Items from a data source
----

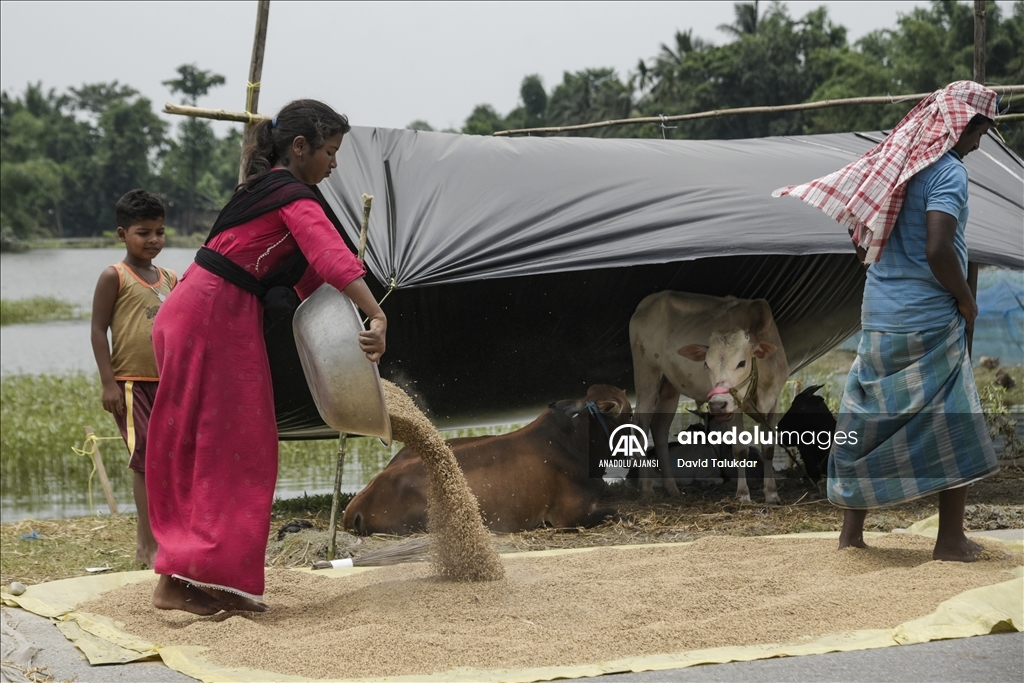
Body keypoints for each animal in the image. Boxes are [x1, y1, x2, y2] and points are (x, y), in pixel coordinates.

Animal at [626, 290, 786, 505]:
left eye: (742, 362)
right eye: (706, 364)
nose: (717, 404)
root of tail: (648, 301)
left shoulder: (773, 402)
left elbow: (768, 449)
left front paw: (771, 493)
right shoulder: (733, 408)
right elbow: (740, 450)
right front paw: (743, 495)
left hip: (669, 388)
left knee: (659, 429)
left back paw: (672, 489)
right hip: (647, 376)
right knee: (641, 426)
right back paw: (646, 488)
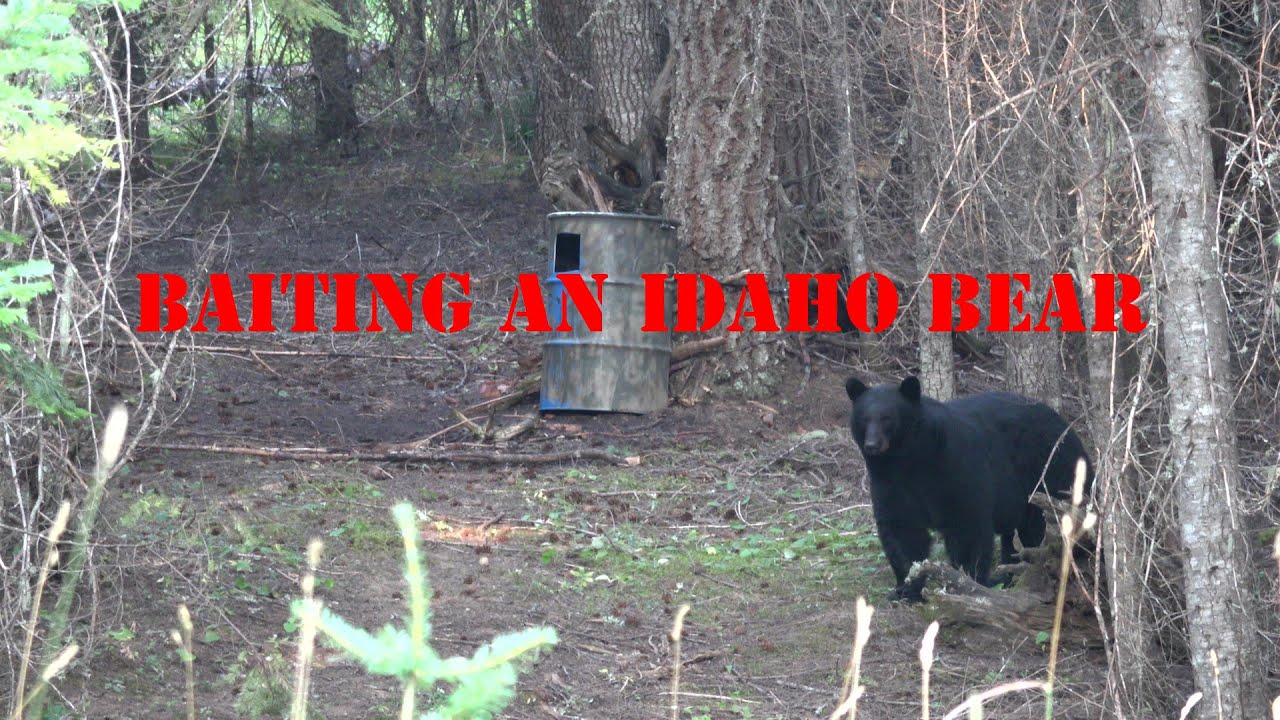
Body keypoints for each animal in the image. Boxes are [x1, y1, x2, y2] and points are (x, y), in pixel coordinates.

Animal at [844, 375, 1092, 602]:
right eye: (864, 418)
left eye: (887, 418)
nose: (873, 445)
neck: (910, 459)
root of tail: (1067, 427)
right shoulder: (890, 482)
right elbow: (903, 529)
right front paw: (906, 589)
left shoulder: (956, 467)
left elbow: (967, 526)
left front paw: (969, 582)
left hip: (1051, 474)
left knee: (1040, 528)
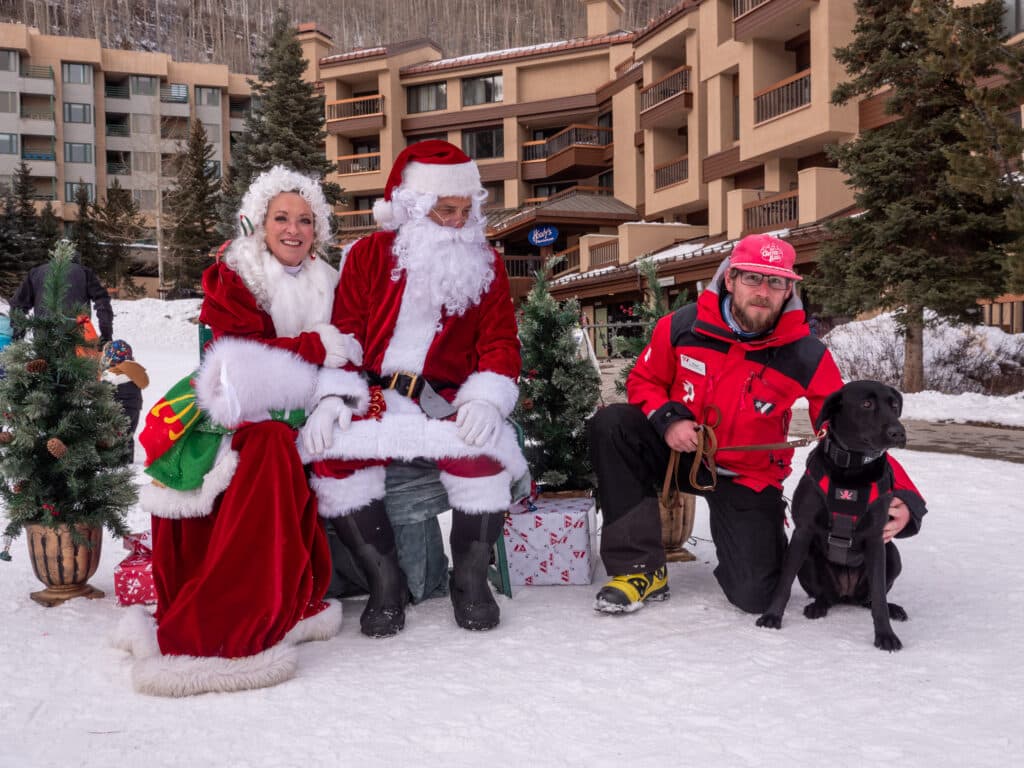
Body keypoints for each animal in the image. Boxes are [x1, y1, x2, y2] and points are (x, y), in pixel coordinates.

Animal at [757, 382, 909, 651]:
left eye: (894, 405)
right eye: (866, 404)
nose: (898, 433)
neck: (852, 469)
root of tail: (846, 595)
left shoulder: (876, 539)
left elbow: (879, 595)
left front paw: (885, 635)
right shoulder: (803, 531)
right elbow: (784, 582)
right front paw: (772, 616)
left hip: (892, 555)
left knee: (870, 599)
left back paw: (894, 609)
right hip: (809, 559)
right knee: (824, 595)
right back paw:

----

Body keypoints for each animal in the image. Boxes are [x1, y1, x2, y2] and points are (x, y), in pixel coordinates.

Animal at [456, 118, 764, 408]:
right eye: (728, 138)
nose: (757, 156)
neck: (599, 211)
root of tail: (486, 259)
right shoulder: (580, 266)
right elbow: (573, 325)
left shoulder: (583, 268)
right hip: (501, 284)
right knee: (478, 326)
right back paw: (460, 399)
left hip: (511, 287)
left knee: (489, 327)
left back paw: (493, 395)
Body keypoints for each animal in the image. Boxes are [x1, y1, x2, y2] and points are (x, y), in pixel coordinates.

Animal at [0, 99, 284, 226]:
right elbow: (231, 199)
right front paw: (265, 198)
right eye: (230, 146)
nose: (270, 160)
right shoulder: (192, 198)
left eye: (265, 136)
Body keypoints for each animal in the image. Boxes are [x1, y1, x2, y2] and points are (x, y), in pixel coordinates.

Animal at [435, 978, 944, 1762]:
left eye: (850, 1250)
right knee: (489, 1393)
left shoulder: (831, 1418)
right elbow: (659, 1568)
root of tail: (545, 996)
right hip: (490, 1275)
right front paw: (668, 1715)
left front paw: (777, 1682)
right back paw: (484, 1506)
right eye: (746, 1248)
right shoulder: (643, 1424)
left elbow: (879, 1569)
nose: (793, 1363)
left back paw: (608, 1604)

----

**Assignment**
The expected answer is a copy of each line in the records that holds the word "knee".

**Exercise response**
left knee: (659, 429)
right knee: (641, 426)
left knee: (1040, 528)
left knee: (870, 599)
right knee: (824, 595)
right knee: (478, 326)
left knee: (489, 327)
right knee: (489, 1393)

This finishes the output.